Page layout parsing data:
[Start of Attachment]
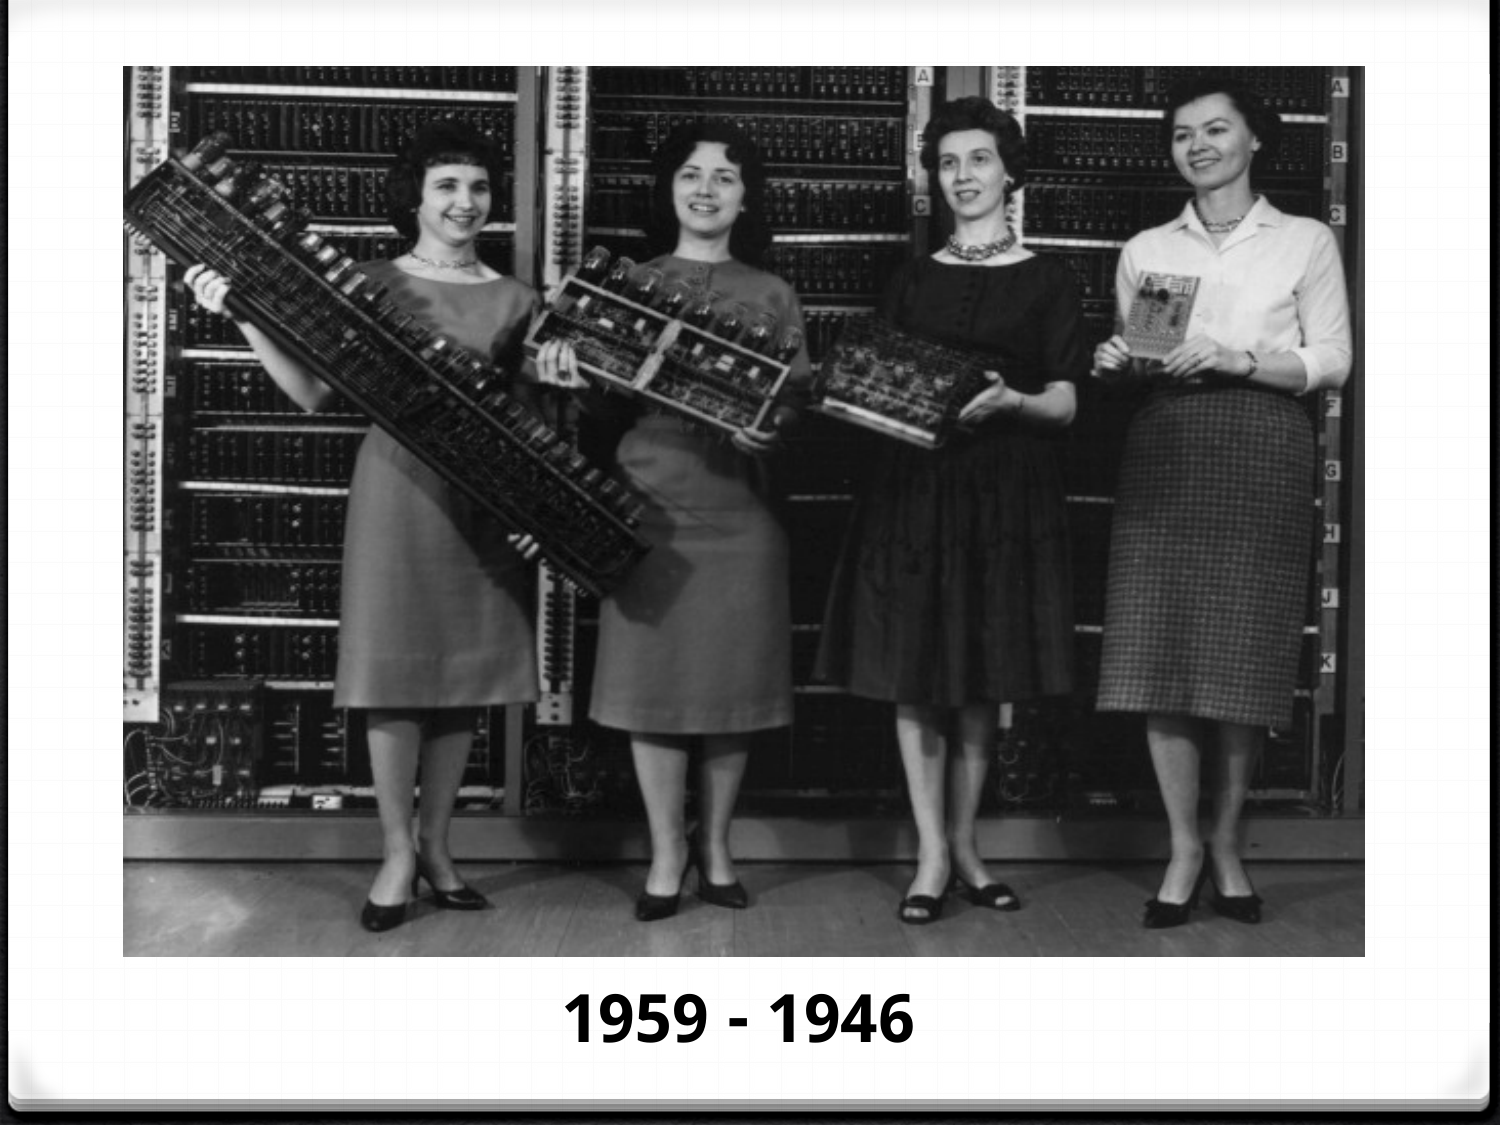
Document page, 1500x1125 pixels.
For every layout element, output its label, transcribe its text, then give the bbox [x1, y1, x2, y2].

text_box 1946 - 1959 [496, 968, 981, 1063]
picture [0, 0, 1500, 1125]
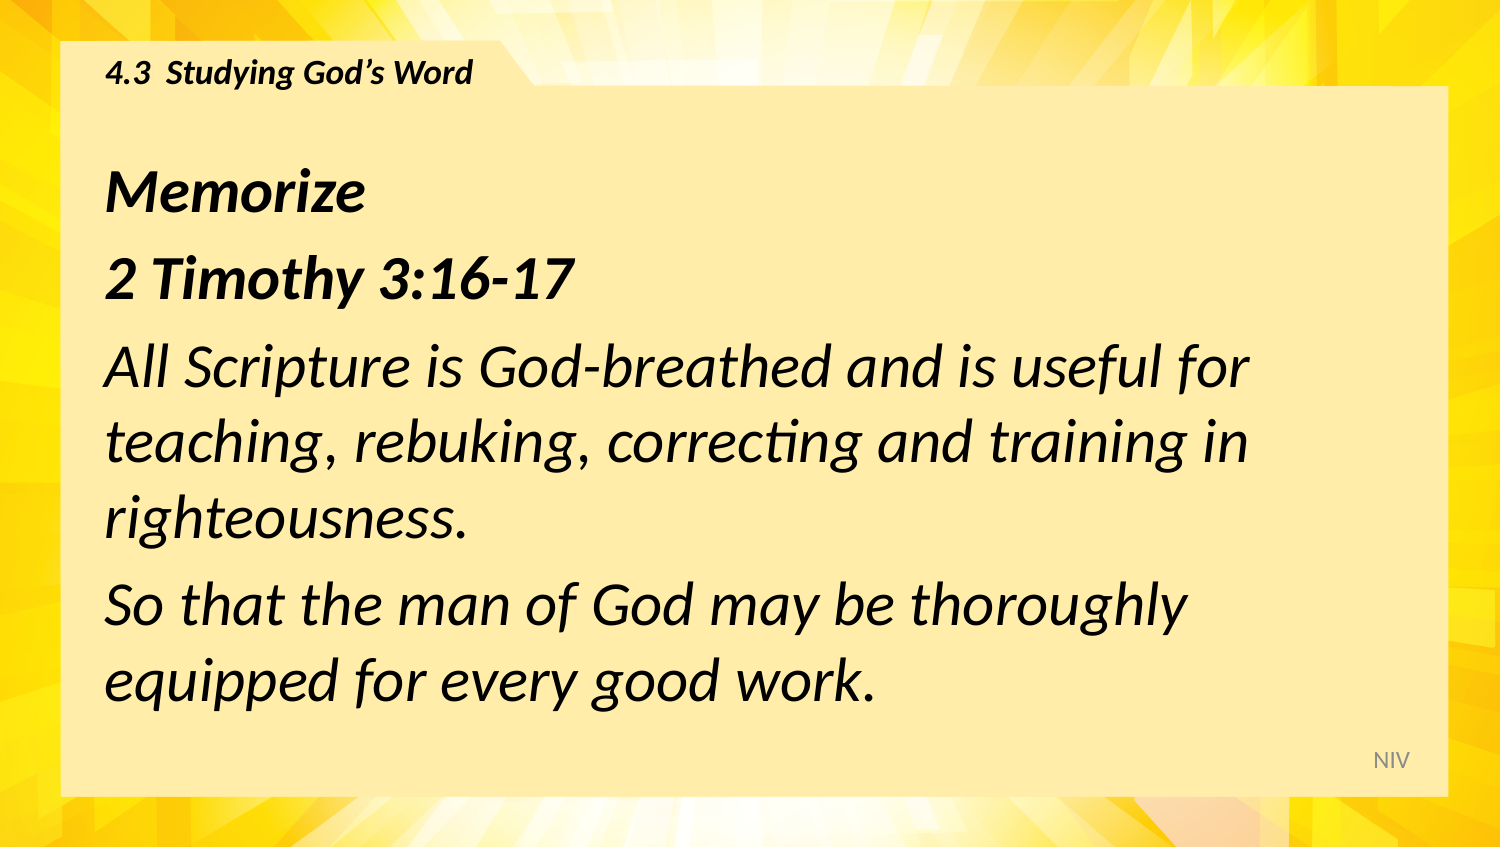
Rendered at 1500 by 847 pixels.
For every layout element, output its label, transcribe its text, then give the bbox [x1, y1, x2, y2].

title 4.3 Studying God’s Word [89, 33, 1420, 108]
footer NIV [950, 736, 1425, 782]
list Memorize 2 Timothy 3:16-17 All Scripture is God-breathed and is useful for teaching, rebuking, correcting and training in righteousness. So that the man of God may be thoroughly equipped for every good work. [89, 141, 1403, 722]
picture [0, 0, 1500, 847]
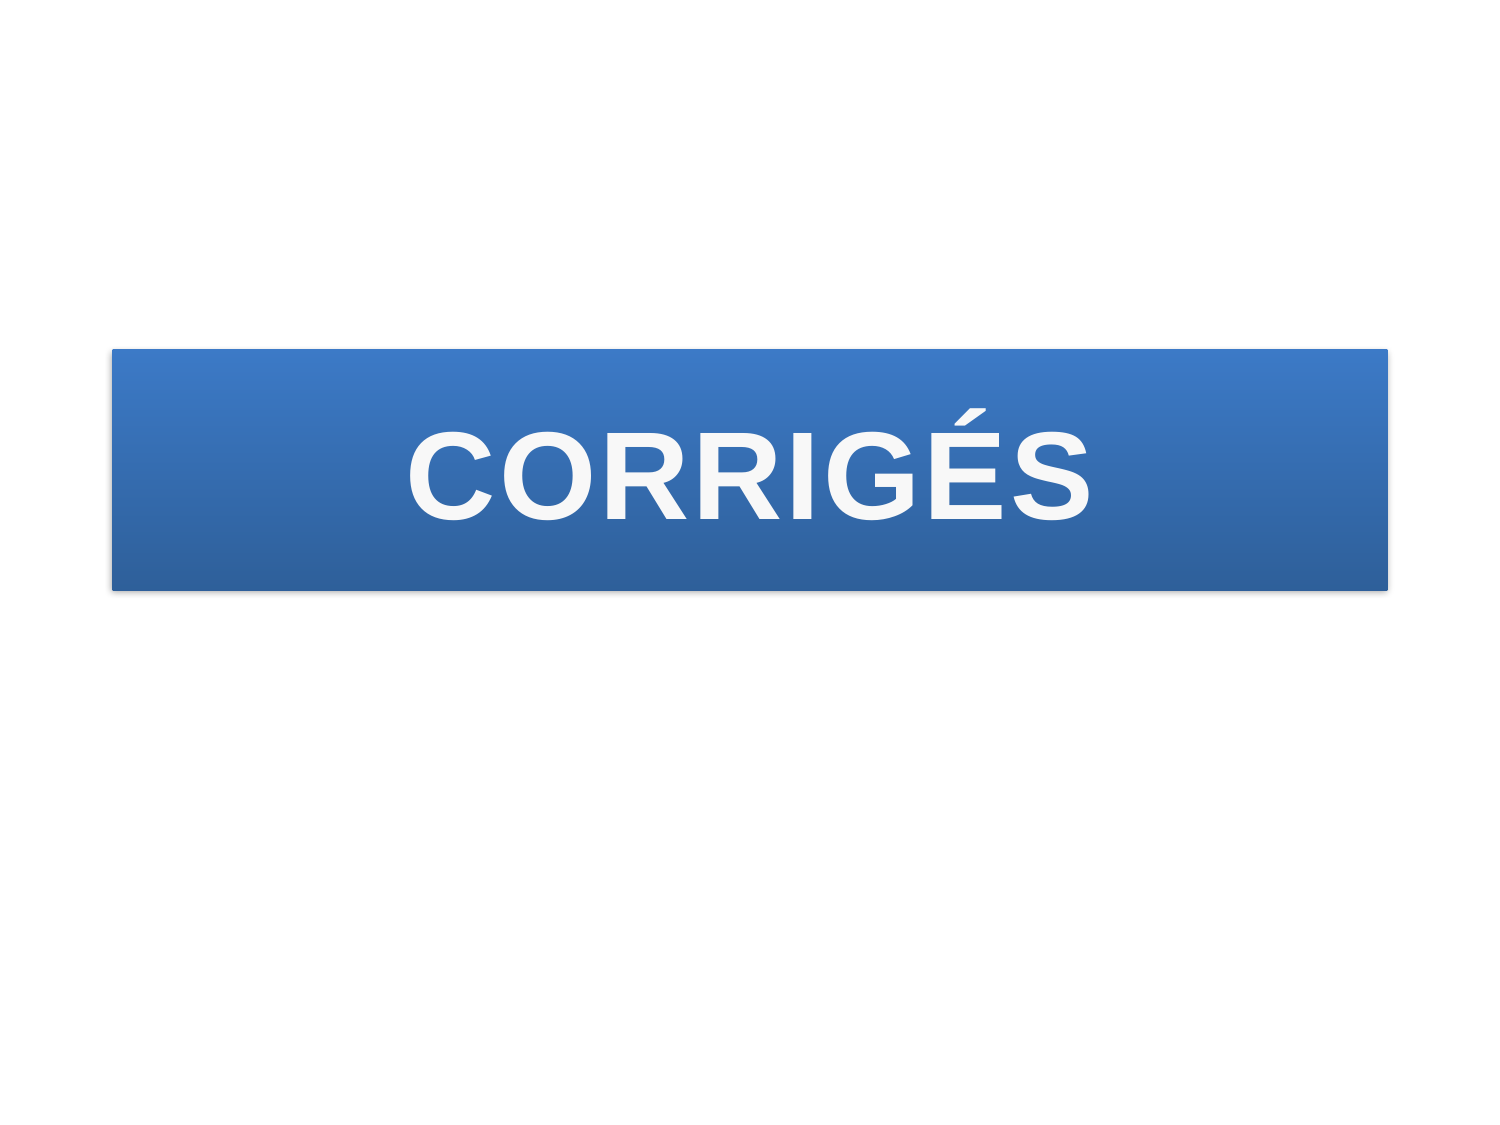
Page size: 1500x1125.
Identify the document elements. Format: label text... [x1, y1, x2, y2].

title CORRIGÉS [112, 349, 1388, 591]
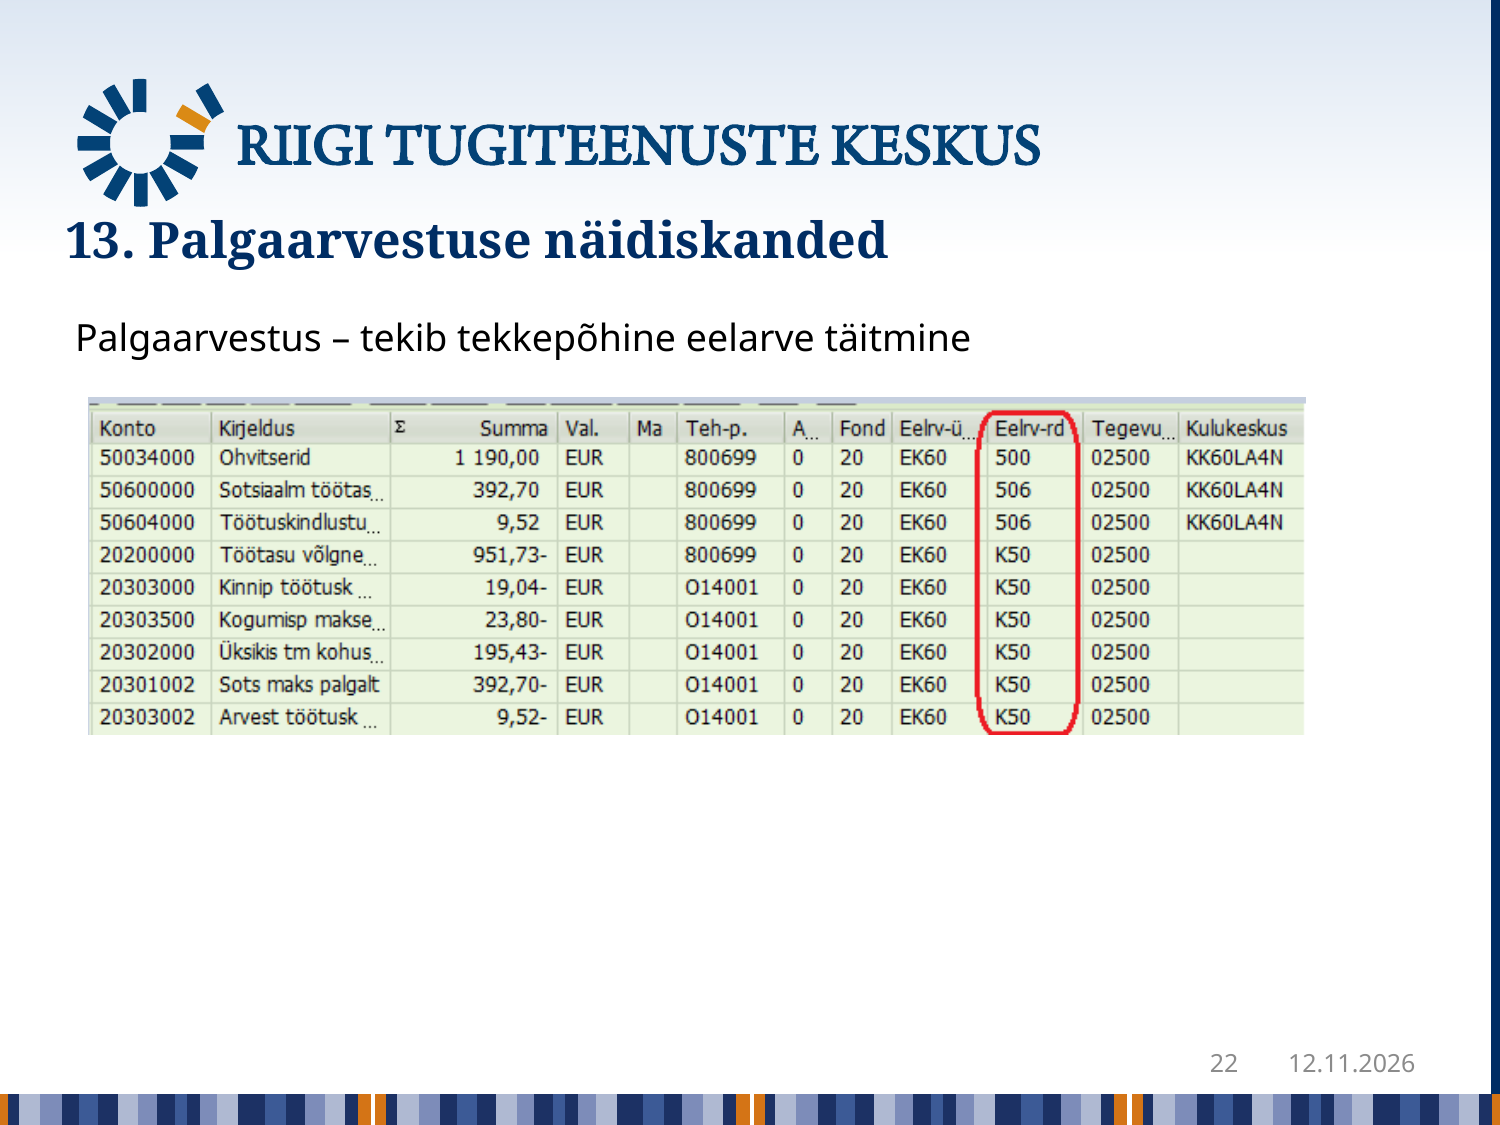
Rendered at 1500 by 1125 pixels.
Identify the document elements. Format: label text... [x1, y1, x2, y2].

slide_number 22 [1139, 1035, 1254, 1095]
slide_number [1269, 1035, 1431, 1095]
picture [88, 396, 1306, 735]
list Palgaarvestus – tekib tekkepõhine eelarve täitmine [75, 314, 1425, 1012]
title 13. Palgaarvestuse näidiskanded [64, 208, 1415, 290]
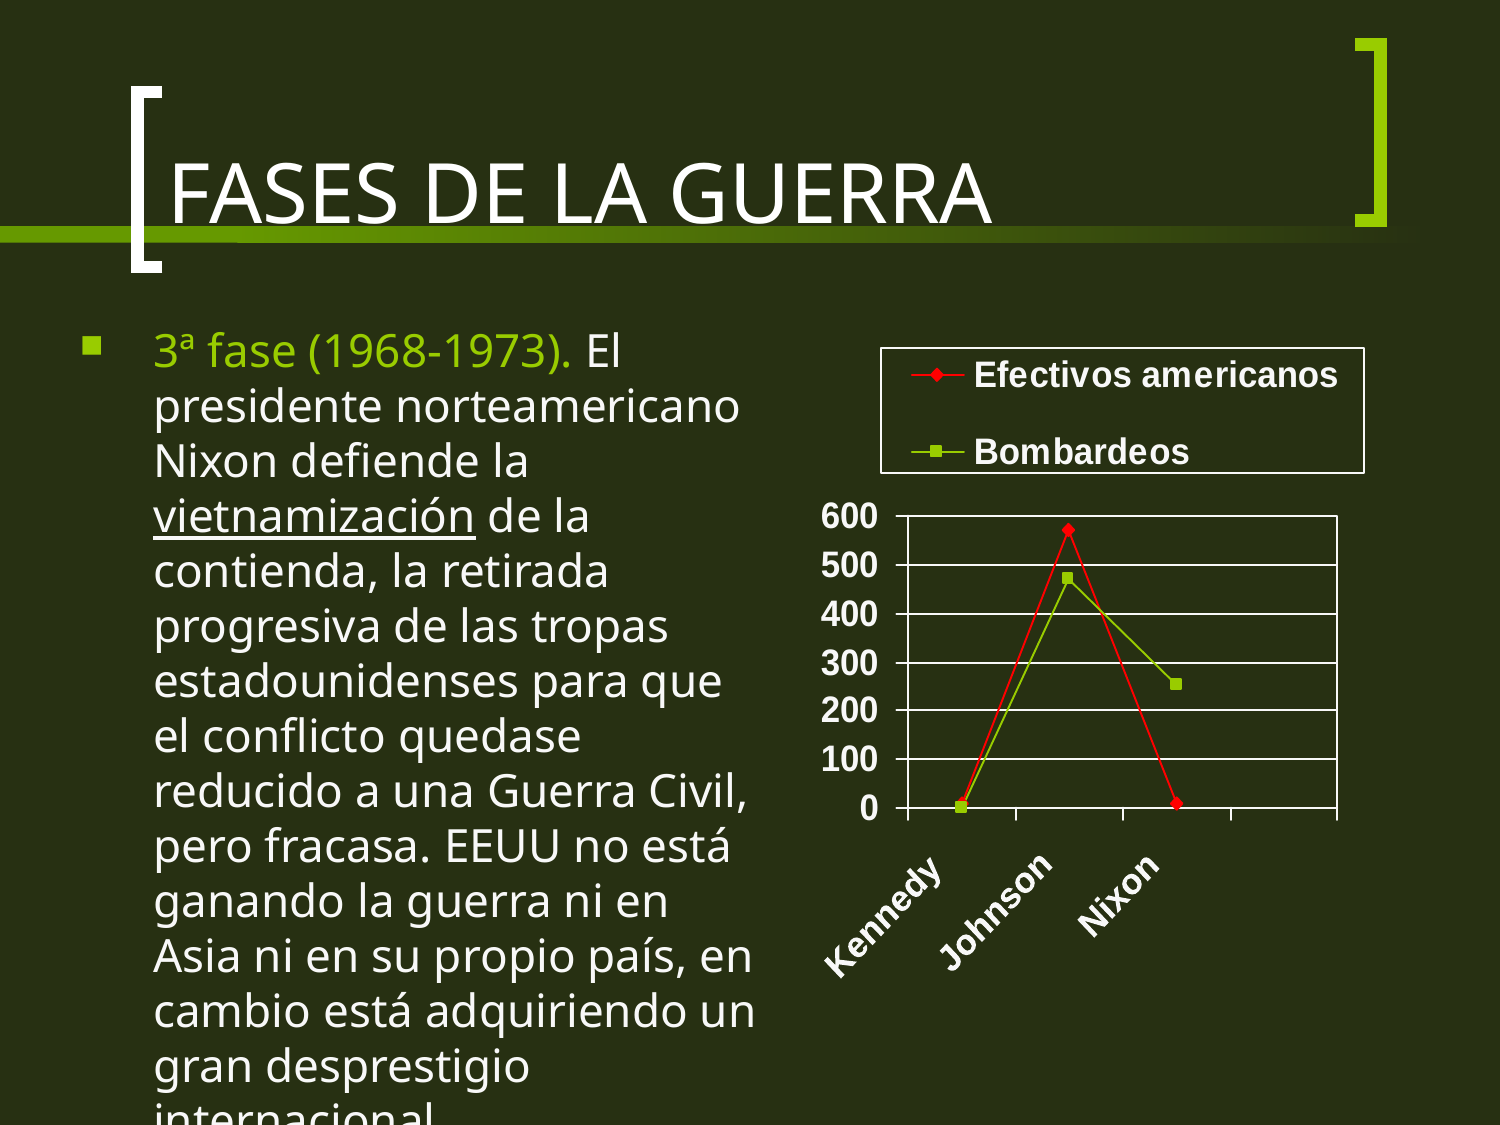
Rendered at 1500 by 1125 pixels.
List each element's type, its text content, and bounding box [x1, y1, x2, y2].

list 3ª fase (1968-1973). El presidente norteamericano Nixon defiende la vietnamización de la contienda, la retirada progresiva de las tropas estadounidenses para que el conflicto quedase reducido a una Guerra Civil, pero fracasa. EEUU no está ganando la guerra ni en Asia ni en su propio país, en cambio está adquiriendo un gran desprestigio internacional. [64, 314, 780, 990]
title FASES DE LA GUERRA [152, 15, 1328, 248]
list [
[End of Attachment]
Exercise aim:
Pull out each line of the records holding the string "pixels".

Solution below:
Document page, 1500x1125 pixels.
Rendered at 1500 by 847 pixels.
Rendered at 1500 by 1125 pixels.
Rendered at 1500 by 1125 pixels.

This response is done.